There's a reason the blues have made an indelible mark on Memphis, and it probably has something to do with all the rain the city gets. For PRO racers expecting to put the heat into the track, it took five days-from Friday through Tuesday-to eventually decide the event.
While several class championships remained undecided coming into this final race of the PRO series, none were quite as memorable as the battle for the Vortech Xtreme Street crown between Tony Orts and Bob Curran. Orts' '68 Firebird had been setting the pace through the year, but at Maple Grove, mechanical failures led to a dismal finish (though Bob Curran couldn't capitalize at that event either). Coming into Memphis, it would come down to a shootout between these two for the title.
Orts' woes continued when on Friday and Saturday he had engine problems. The rain gave him time to reassemble his wounded racer for Monday, but his luck didn't hold. The engine failed on the starting line for the first round of qualifying, which took him out of the hunt-the rain delay left only enough time for one qualifying attempt before class eliminations.
But this did not put Curran directly into the championship seat. He still had to get by late-year charger Cameron Coble and his '69 big-block Nova. Curran decided to qualify deeper in the field to take on Coble earlier, which took place in the second round. Coble left on Curran but bobbled mid-track, putting him out of the groove. Curran's charging Corvette got past Coble with a record-setting 8.27/165-mph pass. Curran went on to take the race and also set the Xtreme Street e.t. record based on two back-to-back 8.22s in the last two rounds. The records, the win, and defeating Coble early combined to earn Curran the '04 Vortech Xtreme Street championship.
While this was how most of the eliminators were decided, the rain played a part in two major class decisions. In Denso Pro Street, it came down to Brian Robbins in his large-by-huge supercharged '72 Olds Cutlass and Tim O'Hare wheeling his red, blown '69 Camaro. Since neither could afford to stay until Tuesday to decide the outcome on the track, and O'Hare had already accumulated enough points to take the Pro Street title, Robbins was declared the winner with O'Hare the runner up.
The Nitto Tire Super Street class resolved the issue in a similar fashion with the final coming down to Dan Miller and Alan Dudley. Since neither could afford the time to stay to settle the question on the track, Dan Miller got the nod in an agreement between the two drivers. By virtue of advancing to the final, Miller also earned enough points to win the points championship over Dudley. These were the only two categories that were decided off the racing surface.

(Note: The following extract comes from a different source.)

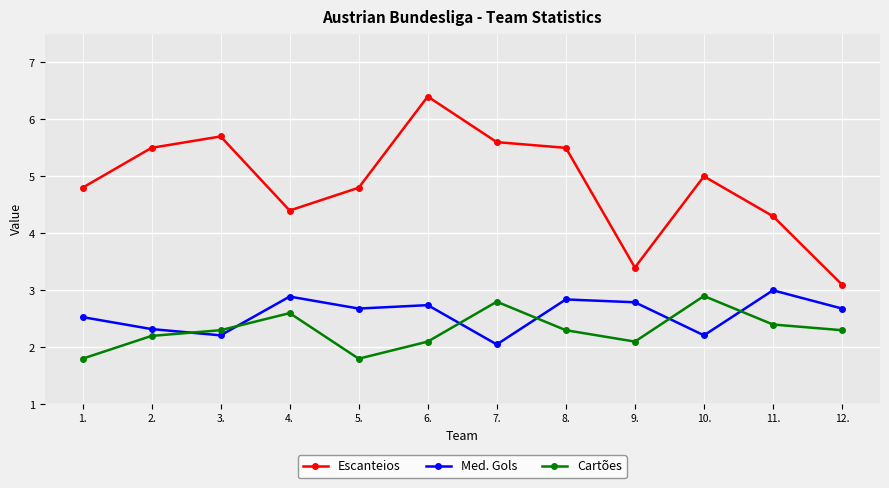

What is the label of the 9th point from the left?

9.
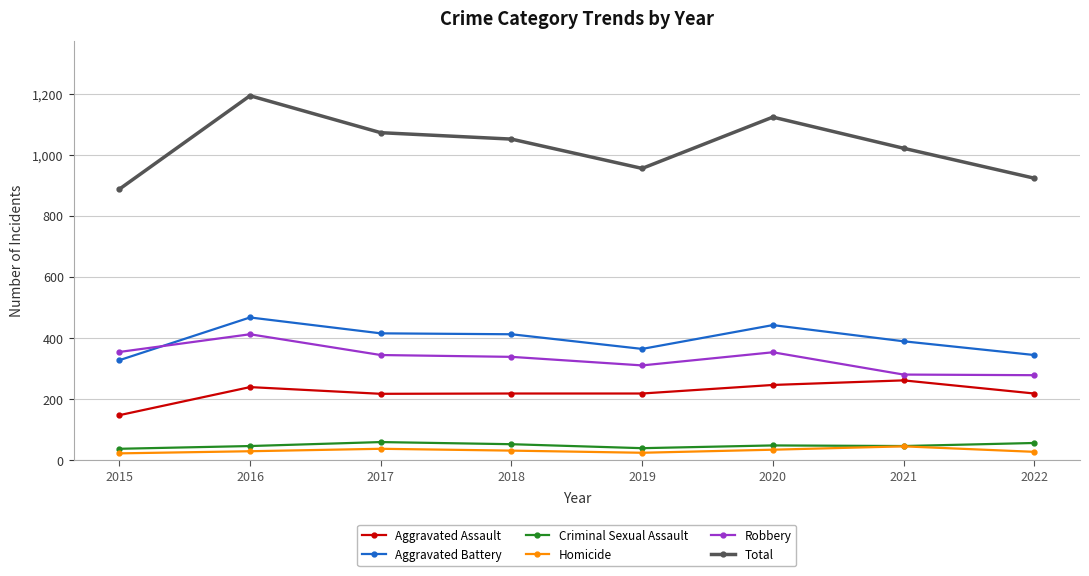

Rank the series at 2019 from highest to lowest value.

Total, Aggravated Battery, Robbery, Aggravated Assault, Criminal Sexual Assault, Homicide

PRO also created a special Outlaw Drag Radial race for the Memphis event, which paid $5,000 to win. Almost 30 cars entered, but by the time the rain-delayed first round began on Monday, only 15 cars remained to compete. During eliminations, the throttle stuck on John Gotera's Mustang, causing him to hit the wall in the opposite lane. The car caught fire and was a total loss, but John was not injured. This was the only major incident of the race. West Coat racer Rick Head went on to win the event by posting a blazingly quick 7.76/181-mph pass to take the cash.
By the time you read this, PRO will have already crowned the winners of each class at an awards ceremony held at the Performance Racing Industry show in Indianapolis in December. There are bound to be some changes for next year and then the season will begin again, no doubt in sunny Florida early in '05. Mark your calendar now.